Personal information
- Full name: John Stapleton Martin
- Born: 15 March 1846 Holborn, Middlesex, England
- Died: 26 September 1922 (aged 76) Norton-juxta-Kempsey, Warwickshire, England
- Batting: Right-handed

Domestic team information
- 1871: Marylebone Cricket Club

Career statistics
| Competition | First-class |
| Matches | 3 |
| Runs scored | 107 |
| Batting average | 35.66 |
| 100s/50s | –/1 |
| Top score | 51* |
| Catches/stumpings | 1/– |
- Source: Cricinfo, 10 June 2021

= John Martin (cricketer, born 1846) =

English cricketer and barrister

John Stapleton Martin (15 March 1846 – 26 September 1922) was an English first-class cricketer and barrister.
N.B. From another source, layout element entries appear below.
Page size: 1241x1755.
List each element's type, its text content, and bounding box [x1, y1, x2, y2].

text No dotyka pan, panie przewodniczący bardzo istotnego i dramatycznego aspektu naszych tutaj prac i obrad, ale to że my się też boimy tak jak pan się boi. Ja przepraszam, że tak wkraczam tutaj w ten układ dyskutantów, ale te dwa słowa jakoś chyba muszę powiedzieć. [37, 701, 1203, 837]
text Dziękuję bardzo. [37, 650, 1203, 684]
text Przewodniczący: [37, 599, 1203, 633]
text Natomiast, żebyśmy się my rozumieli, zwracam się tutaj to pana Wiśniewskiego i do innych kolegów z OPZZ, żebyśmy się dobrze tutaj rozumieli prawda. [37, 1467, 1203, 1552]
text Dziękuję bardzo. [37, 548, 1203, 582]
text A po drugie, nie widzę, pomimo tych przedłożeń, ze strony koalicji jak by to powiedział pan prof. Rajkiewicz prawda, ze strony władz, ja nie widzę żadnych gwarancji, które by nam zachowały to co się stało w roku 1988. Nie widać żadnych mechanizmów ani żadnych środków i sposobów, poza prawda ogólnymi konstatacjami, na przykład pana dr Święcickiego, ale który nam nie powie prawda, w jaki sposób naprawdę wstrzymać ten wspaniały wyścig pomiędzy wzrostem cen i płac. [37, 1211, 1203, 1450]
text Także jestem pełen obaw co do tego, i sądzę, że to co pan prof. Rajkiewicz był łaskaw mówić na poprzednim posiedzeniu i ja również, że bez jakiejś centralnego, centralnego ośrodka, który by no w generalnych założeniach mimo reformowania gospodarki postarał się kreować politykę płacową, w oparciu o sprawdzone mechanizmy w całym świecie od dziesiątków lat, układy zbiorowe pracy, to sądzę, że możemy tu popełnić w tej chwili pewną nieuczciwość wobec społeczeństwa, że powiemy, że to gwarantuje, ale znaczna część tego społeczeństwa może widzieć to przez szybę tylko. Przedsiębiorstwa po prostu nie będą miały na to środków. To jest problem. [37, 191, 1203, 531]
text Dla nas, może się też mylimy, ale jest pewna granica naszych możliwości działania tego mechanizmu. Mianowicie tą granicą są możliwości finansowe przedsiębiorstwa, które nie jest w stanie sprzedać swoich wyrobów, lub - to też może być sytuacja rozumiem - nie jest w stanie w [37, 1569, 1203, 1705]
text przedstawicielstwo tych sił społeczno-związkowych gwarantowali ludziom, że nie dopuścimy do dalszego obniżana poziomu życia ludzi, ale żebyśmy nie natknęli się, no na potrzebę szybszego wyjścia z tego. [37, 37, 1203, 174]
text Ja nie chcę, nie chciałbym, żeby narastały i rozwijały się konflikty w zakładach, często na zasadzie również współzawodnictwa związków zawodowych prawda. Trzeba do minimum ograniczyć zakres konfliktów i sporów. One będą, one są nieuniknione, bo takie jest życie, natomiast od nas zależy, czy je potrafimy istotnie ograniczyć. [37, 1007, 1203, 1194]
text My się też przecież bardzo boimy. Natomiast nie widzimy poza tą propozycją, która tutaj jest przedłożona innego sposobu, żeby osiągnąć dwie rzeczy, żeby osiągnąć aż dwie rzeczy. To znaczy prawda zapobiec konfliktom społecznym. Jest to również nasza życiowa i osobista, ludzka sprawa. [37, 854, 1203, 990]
The son of the barrister Marcus Martin, he was born at Holborn in March 1846. He was educated in Wimbledon, before going up to Christ's College, Cambridge. He trialled for Cambridge University Cricket Club in freshman matches, but did not feature for the club in first-class cricket. He graduated from Cambridge in 1871, and as a member of the Middle Temple he was called to the bar in the same year. Additionally in 1871, Martin played first-class cricket for the Marylebone Cricket Club, making three appearances against Cambridge University, Gloucestershire and Oxford University. He scored 107 runs in his three matches, with a highest score of 51 not out against Cambridge University. Martin died in September 1922 at Norton-juxta-Kempsey, Warwickshire. His will requested his children be raised as Protestants and teetotallers, in addition to discussing his fear of being buried alive.